Job item. Give back, word for word, the lines in the listing below from the one holding "Filename to map" down to the one holding "passed to Sandbox.finishIPC()", both ends included.

Available data.
________________________________________

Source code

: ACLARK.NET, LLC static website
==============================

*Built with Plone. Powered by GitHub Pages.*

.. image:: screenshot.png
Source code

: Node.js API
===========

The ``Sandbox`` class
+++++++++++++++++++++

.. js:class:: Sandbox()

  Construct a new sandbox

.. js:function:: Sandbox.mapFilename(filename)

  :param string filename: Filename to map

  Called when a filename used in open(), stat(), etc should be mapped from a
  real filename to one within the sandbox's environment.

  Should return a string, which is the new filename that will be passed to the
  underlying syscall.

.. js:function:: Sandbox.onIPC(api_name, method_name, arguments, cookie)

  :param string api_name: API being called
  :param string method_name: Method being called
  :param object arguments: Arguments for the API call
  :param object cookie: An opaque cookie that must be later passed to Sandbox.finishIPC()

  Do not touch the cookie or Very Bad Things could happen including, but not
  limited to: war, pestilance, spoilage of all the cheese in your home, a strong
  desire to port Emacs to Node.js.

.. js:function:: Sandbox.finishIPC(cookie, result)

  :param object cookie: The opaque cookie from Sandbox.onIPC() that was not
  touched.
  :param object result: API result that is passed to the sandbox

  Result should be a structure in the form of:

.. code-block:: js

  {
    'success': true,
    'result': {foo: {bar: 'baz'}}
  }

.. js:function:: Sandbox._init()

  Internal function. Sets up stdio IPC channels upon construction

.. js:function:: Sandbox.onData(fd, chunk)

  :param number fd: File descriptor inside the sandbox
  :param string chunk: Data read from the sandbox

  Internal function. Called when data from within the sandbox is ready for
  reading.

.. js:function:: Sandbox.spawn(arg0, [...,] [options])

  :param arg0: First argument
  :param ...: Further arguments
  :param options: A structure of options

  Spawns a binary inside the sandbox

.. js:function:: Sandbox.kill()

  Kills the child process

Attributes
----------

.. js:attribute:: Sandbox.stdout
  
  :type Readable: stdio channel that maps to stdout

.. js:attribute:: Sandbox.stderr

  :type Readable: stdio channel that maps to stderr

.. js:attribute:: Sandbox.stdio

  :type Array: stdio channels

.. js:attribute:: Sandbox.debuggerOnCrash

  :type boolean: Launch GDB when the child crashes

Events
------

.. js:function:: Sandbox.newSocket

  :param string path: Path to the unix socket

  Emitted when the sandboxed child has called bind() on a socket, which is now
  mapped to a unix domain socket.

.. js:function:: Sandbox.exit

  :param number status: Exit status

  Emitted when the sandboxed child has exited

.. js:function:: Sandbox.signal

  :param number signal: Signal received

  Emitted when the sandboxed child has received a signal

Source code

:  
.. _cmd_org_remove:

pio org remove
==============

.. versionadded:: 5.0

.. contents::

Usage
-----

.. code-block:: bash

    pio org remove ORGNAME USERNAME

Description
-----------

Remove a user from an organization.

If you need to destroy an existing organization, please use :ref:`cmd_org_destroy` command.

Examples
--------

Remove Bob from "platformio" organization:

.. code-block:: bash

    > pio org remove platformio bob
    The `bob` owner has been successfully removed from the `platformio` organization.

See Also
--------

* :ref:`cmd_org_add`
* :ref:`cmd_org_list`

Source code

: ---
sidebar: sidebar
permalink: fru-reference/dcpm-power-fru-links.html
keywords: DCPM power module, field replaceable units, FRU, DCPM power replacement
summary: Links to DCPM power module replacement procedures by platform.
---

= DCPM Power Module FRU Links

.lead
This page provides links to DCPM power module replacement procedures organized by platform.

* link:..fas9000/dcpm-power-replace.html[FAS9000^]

________________________________________

Solution.
  :param string filename: Filename to map

  Called when a filename used in open(), stat(), etc should be mapped from a
  real filename to one within the sandbox's environment.

  Should return a string, which is the new filename that will be passed to the
  underlying syscall.

.. js:function:: Sandbox.onIPC(api_name, method_name, arguments, cookie)

  :param string api_name: API being called
  :param string method_name: Method being called
  :param object arguments: Arguments for the API call
  :param object cookie: An opaque cookie that must be later passed to Sandbox.finishIPC()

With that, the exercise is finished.